╔══

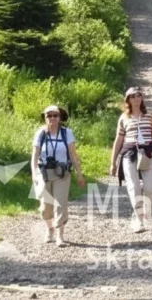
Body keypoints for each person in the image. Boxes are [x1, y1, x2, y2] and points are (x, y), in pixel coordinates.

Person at [110, 87, 152, 232]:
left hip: (148, 154)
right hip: (129, 154)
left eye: (138, 96)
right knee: (134, 187)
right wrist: (113, 162)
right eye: (133, 96)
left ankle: (147, 210)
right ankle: (138, 219)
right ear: (128, 100)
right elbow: (119, 140)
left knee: (150, 188)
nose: (136, 99)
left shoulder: (150, 116)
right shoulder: (124, 118)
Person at [31, 105, 86, 247]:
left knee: (61, 204)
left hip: (62, 173)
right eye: (49, 115)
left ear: (60, 117)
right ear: (44, 118)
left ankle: (60, 236)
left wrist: (79, 175)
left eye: (55, 115)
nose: (52, 118)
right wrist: (34, 174)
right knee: (45, 207)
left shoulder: (67, 133)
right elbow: (35, 155)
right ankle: (50, 228)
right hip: (44, 173)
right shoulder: (40, 134)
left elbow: (73, 155)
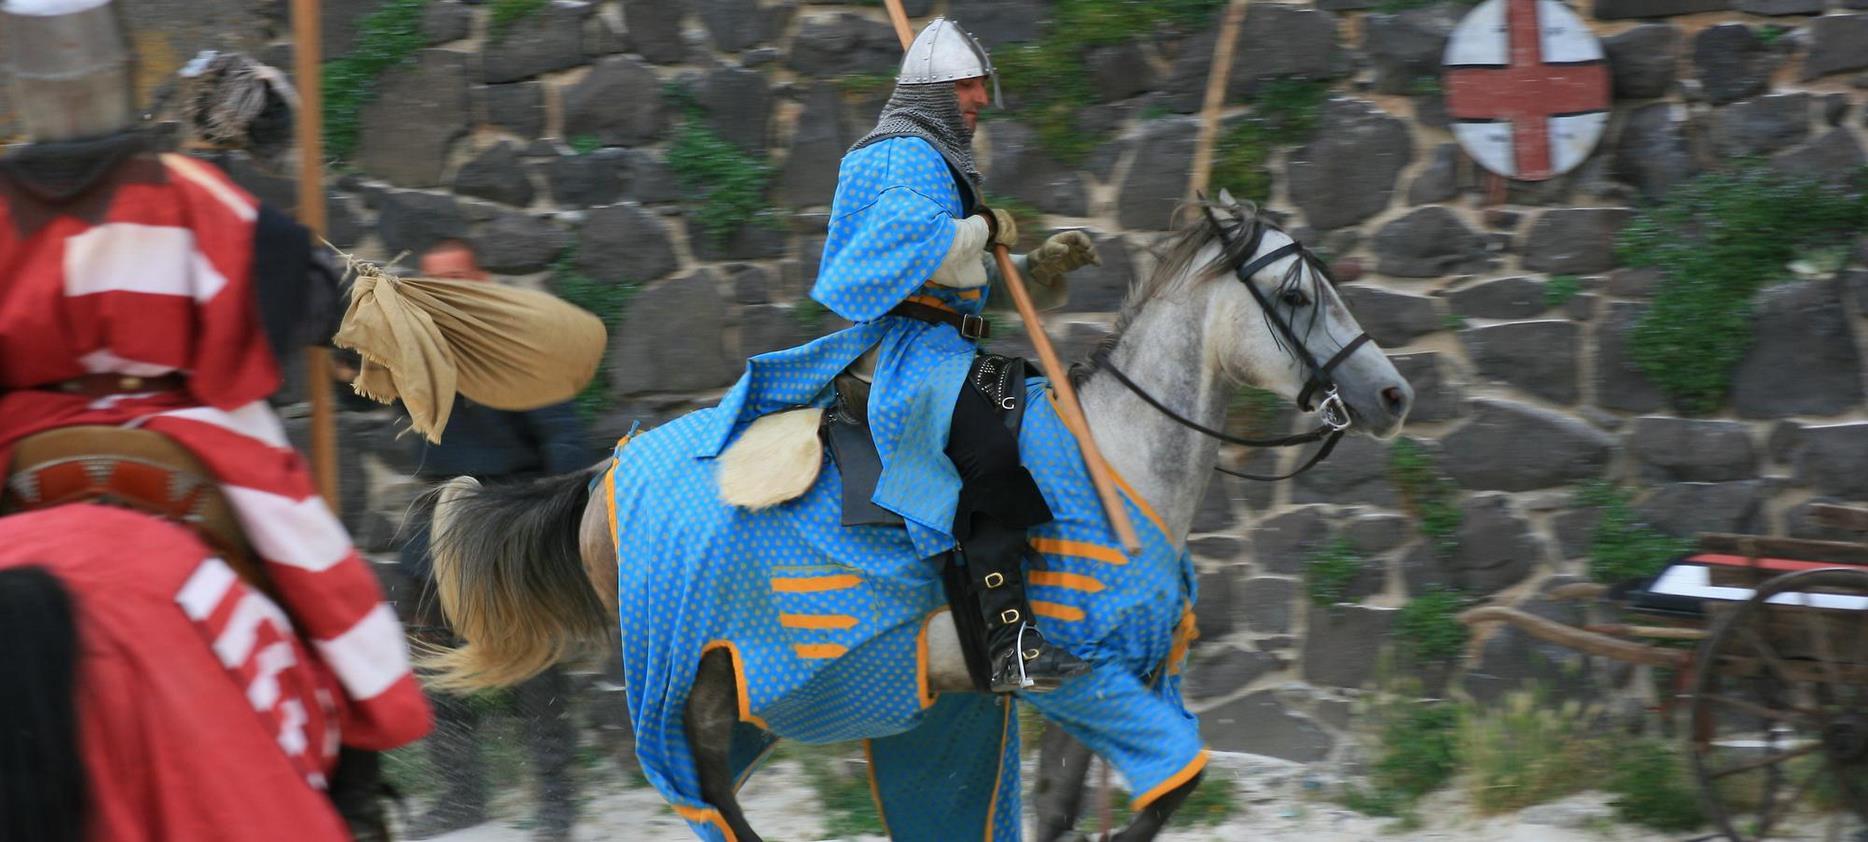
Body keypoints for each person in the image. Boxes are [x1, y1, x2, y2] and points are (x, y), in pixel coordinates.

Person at [0, 0, 431, 834]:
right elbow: (299, 297)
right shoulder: (186, 193)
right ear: (116, 62)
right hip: (187, 430)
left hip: (19, 443)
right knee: (320, 571)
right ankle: (358, 770)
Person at [720, 18, 1105, 693]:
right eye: (967, 86)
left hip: (946, 347)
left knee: (1047, 409)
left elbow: (966, 285)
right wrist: (982, 227)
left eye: (981, 86)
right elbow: (915, 249)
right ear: (931, 89)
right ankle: (1010, 638)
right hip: (906, 357)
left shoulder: (937, 162)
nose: (982, 99)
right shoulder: (898, 155)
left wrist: (1039, 262)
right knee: (986, 450)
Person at [398, 240, 591, 841]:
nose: (451, 289)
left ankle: (557, 805)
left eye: (460, 277)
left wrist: (548, 529)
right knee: (431, 659)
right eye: (439, 282)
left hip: (507, 519)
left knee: (534, 667)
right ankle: (462, 797)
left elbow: (564, 443)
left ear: (482, 278)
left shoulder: (521, 348)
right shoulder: (421, 351)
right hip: (438, 518)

╚══

[Directions for this task] Return the material line for line, from its beginning to the line that contains "left hip: (62, 173)", with the pictures left out.

[Expected output]
Body keypoints for each person in the image. Boxes are [x1, y1, x2, y2] and points are (x, y), in pixel coordinates.

Person at [110, 87, 152, 232]:
left hip: (148, 154)
right hip: (129, 154)
left eye: (138, 96)
right knee: (134, 187)
right wrist: (113, 162)
right eye: (133, 96)
left ankle: (147, 210)
right ankle: (138, 219)
right ear: (128, 100)
right elbow: (119, 140)
left knee: (150, 188)
nose: (136, 99)
left shoulder: (150, 116)
right shoulder: (124, 118)
Person at [31, 105, 86, 247]:
left knee: (61, 204)
left hip: (62, 173)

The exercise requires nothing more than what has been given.